Ramage shrugged. “Get one out of the pool. Tell them to get a new radio and fit it.” He looked her up and down. “You’re young, Meehan. Was Farquarson the first editor you’ve worked under?”

She nodded dumbly.

“You probably miss him and think I’m a dick.”

She wanted to nod but guessed that it wouldn’t be well received. “Dunno.”

Ramage’s smile was almost genuine this time. He lifted a gold fountain pen and tapped the soft green leather blotter in front of him in a slow, rhythmic thud. They should have been up on editorial, in a noisy room surrounded by bustle where the dull thunk of a stupid ostentatious gold pen would be lost.

He shifted in his seat. “As you go on in this business you’ll learn that loyalty to dead men is a waste of time. Grieve, get over it, and then move on to arse-licking the next man in charge. That’s the business we’re in.” He smiled faintly, as if his brutal creed was a source of pride. “You can come with me or you can give me that uppity cow crap and end up selling advertising space. Understand?”

Paddy nodded and Ramage dismissed her with a flick of his hand.

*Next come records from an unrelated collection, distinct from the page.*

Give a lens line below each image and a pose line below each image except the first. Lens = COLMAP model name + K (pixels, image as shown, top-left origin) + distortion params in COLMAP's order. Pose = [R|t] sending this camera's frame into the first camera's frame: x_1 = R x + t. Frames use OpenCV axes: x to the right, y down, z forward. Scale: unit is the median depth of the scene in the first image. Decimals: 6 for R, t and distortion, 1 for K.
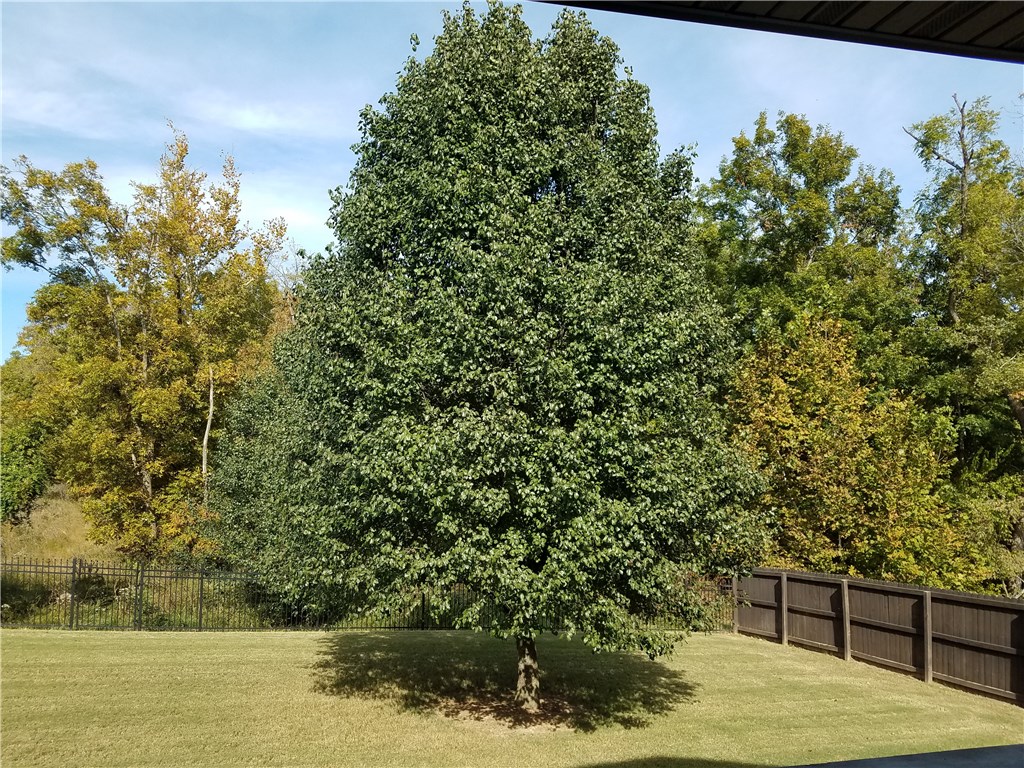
lens RADIAL K [[792.2, 0, 515.8], [0, 792.2, 410.1], [0, 0, 1]] dist [0.227579, -0.308392]
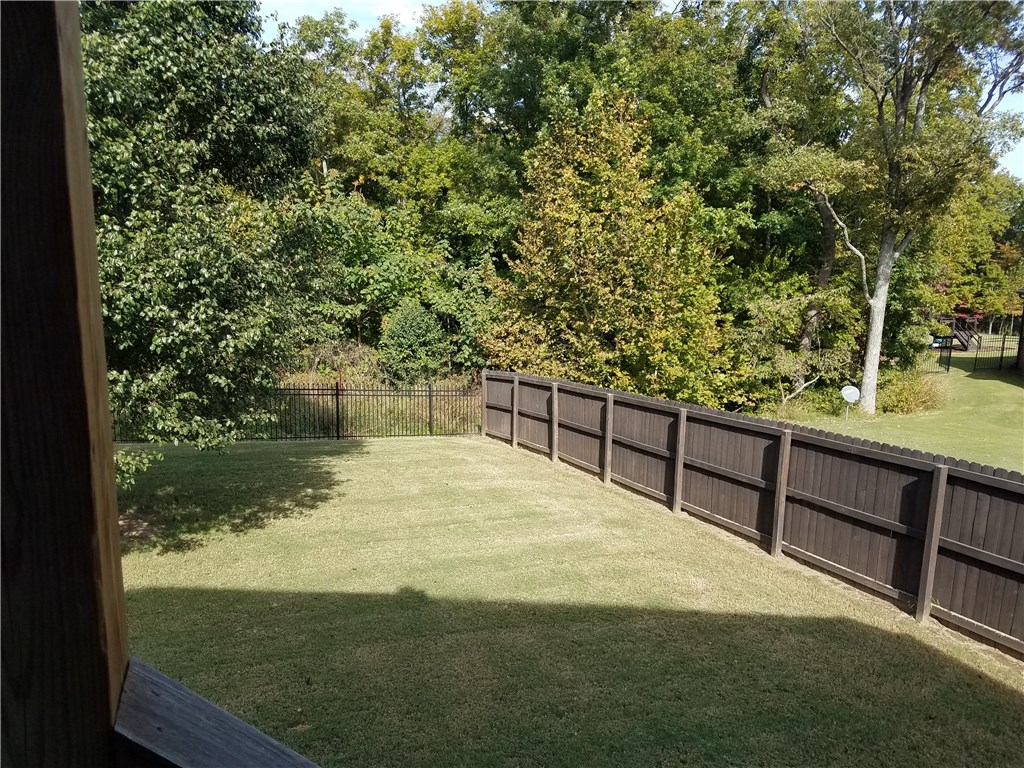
lens RADIAL K [[765.9, 0, 515.1], [0, 765.9, 412.8], [0, 0, 1]] dist [0.219008, -0.400099]
pose [[0.997133, -0.007519, 0.075299, 0.310967], [-0.011231, 0.969327, 0.245518, 0.020548], [-0.074836, -0.245659, 0.966463, 0.128511]]
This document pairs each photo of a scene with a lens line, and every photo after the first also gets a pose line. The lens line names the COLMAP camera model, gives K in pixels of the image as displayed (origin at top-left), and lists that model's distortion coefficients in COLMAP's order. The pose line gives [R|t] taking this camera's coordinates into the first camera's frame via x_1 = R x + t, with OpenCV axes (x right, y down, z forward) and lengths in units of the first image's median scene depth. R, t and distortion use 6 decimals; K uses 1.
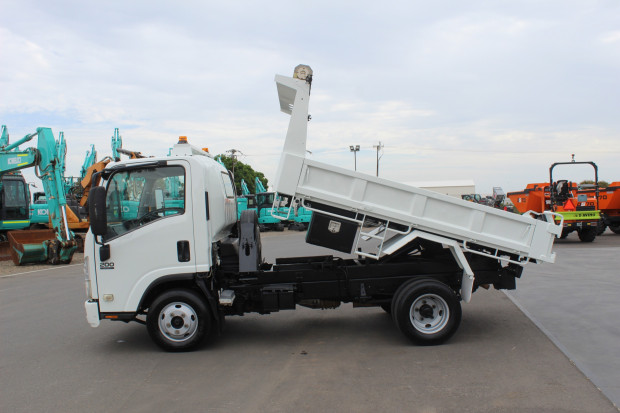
lens RADIAL K [[572.9, 0, 310.0], [0, 572.9, 206.5], [0, 0, 1]] dist [-0.135816, 0.125578]
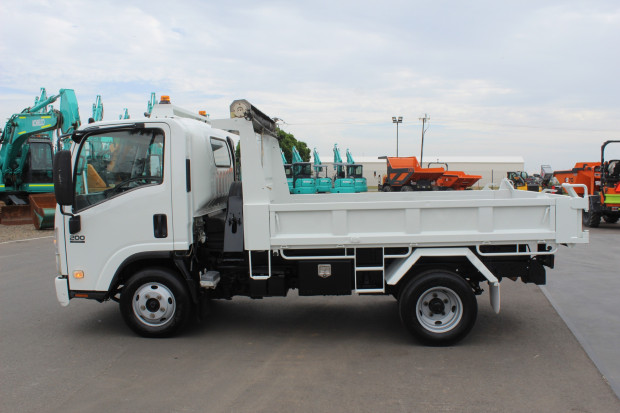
lens RADIAL K [[572.9, 0, 310.0], [0, 572.9, 206.5], [0, 0, 1]] dist [-0.135816, 0.125578]
pose [[0.996110, 0.036587, -0.080162, 0.077678], [-0.032458, 0.998108, 0.052215, -0.005382], [0.081921, -0.049410, 0.995413, 0.135834]]
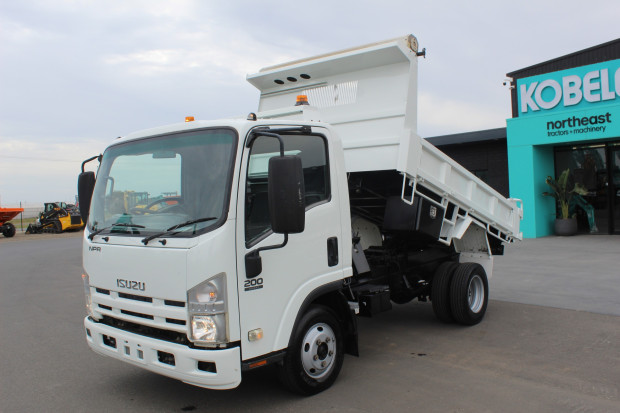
lens RADIAL K [[572.9, 0, 310.0], [0, 572.9, 206.5], [0, 0, 1]] dist [-0.135816, 0.125578]
pose [[0.663451, -0.011034, 0.748138, -0.770231], [0.026721, 0.999603, -0.008954, 0.025667], [-0.747742, 0.025932, 0.663482, 0.515322]]
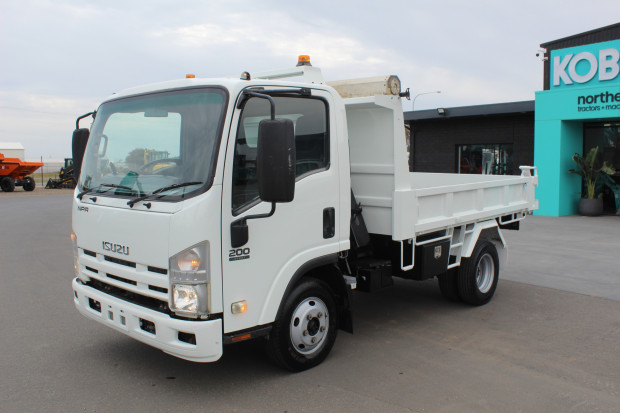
lens RADIAL K [[572.9, 0, 310.0], [0, 572.9, 206.5], [0, 0, 1]] dist [-0.135816, 0.125578]
pose [[0.697037, -0.024804, 0.716606, -0.717258], [-0.017389, 0.998523, 0.051476, 0.022378], [-0.716825, -0.048342, 0.695576, 0.516207]]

Paddy backed out of the room and shut the door quietly. The windows along the corridor let the weak light of the day into the corridor. She slowed to a stop, leaning on the windowsill and looking out over the roofs of the Scottish Daily News vans parked outside. In the future the printworks wouldn’t be under the paper. They’d move to the new site and the building would be nothing more than an office. They could be selling insurance.

She looked out over the gray day and knew Billy’s family would be in the hospital, waiting for her to turn up and commiserate on behalf of the Daily News. She should go and phone Sean and tell him he had a good-paying job if he wanted it. She had three hundred words to write and just six hours before she was expected at the inquiry into the police call to Burnett’s house, but still she lingered in the lemon-scented corridor, looking out of the window at the windy street, feeling one era slip into the past and another begin.

IV

Bernie knew it was Kate at the door. The whisper of a knock at ten in the morning, the tentative pause between the raps-he didn’t know anyone else who would do that. He stood behind the door, sensing her on the other side, wanting to open it to her but never wanting to see her again.

“Bernie?” Her voice was as familiar as his own and he could read volumes into the timbre. She was frightened and worried that he might be angry with her. She was ill too, didn’t sound strong. Her normal voice was breathy but there was no air behind the voice. “Bernie? Let me in?”